Co-opting the Private Sector
The focus now is on leveraging the capacity of the private sector, involving them in consultations on policy matters and trouble-shooting
Such a comprehensive reform programme will necessitate close collaboration between the public and private sectors. Minister Dzulkefly bin Ahmad suggests that this collaboration needs to go beyond merely making use of private hospitals and their facilities: “The focus now is on leveraging the capacity of the private sector, involving them in consultations on policy matters and trouble-shooting. Moreover, we could also agree to gain access to the private sector’s facilities at a discount price. There is expensive equipment such as MRI scanners un-utilised in the private sector.
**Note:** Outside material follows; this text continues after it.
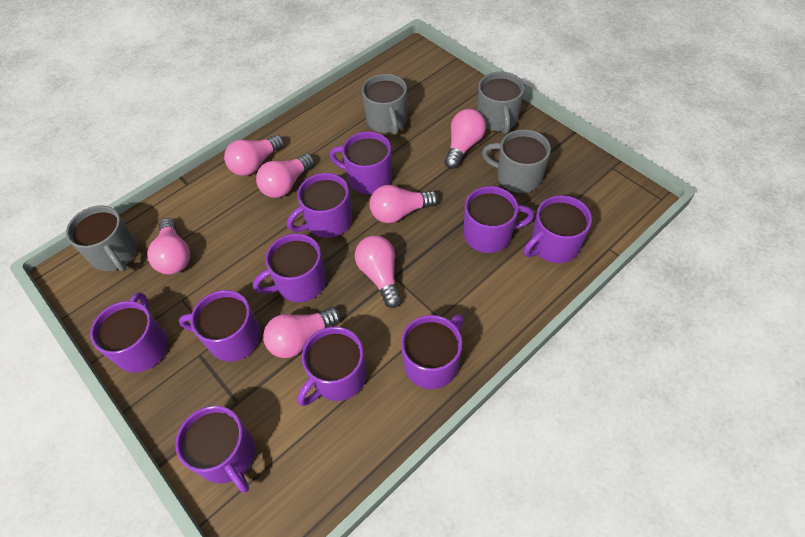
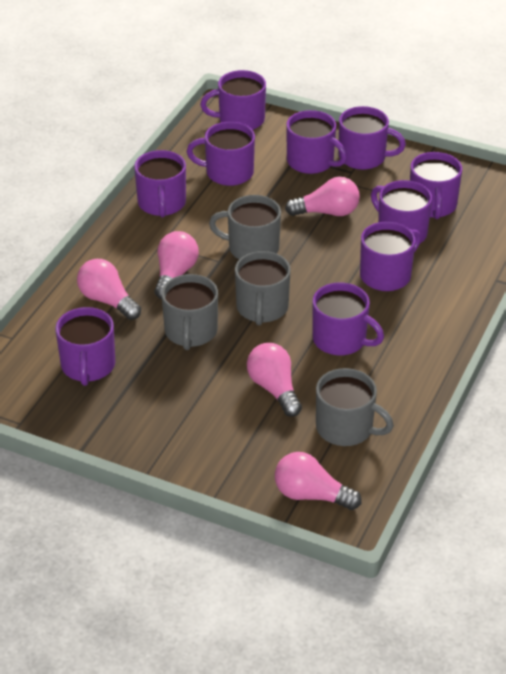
pink light bulb: 7 -> 5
With a synergy of the systems, we could optimise resources and the private sector could alleviate some of the congestion and bottlenecks in the public sector hospitals.”
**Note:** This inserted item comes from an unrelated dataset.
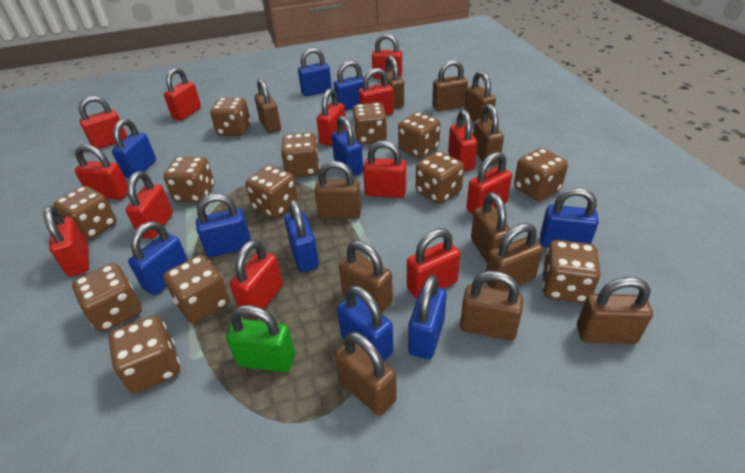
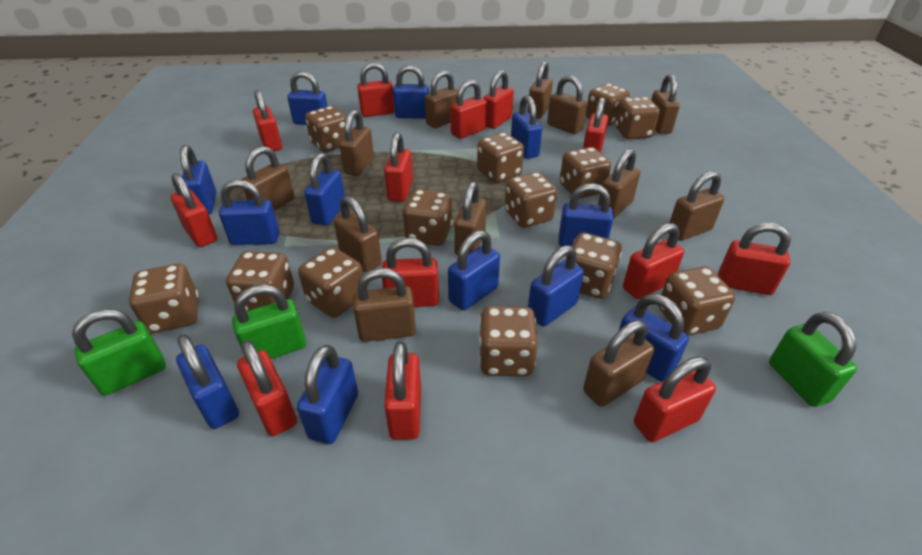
blue padlock: 10 -> 12
green padlock: 1 -> 3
Industry: Cautiously Optimistic
The PH government is planning a significant hike to healthcare spending, as Lance Duan, Roche’s general manager notes, “In Malaysia, healthcare expenditure only accounts for around 4.5 percent of GDP. In regard to drug expenditure, we have seen a decreasing trend – going from RM 2.4 billion in 2014 to RM 1.9 billion currently. The new government has stated that they aim to double public spending, increasing the GDP percentage from 4.5 to six or seven percent.”
We have yet to see any specific agenda created. While we are excited to see the ambition for monetary investment, discussing the specific steps to be taken in order to achieve these goals is critical
However, industry actors, while welcoming this potential funding injection, are raising questions as to how it will be sourced and the feasibility of the government’s plan. Duan warns that, “we have yet to see any specific agenda created. While we are excited to see the ambition for monetary investment, discussing the specific steps to be taken in order to achieve these goals is critical.”
Tunku Naquiyuddin, executive chairman of Antah Healthcare Group, strikes a similar tone, noting that “The new government was voted in for their progressive thinking to avoid monopolies and build an even-playing field in various sectors. Up until now they have done very well but what is causing concern in the industry is that while we are aware that change will occur, we don’t know yet how reforms will be implemented.”
The EUMCCI’s Benetello underlines the fact that it will take time for the PH to get their feet under the table and properly implement their reform programme, positing, “It must be acknowledged that the governing party now was the opposition for many years, never having been exposed to running a country. Here in Malaysia, the previous party had been in power for 60 years. What we are seeing is that is it taking time for the new government to get established, which is understandable.”
Benetello continues, “Malaysia’s governance is established by plethora of ministries, agencies and government-linked corporations that engage in not just policy making but funding and implementation. These multiple stakeholders have their own set of policy instruments and framework which may lead to fragmentation of resources, overlapping competencies and redundancies. Also, ministries and agencies were given the freedom to set their own priorities and tend to perform in silos. Therefore, the current challenge is transitioning into such an intricate system. We just hope that the transition time will not take too long!”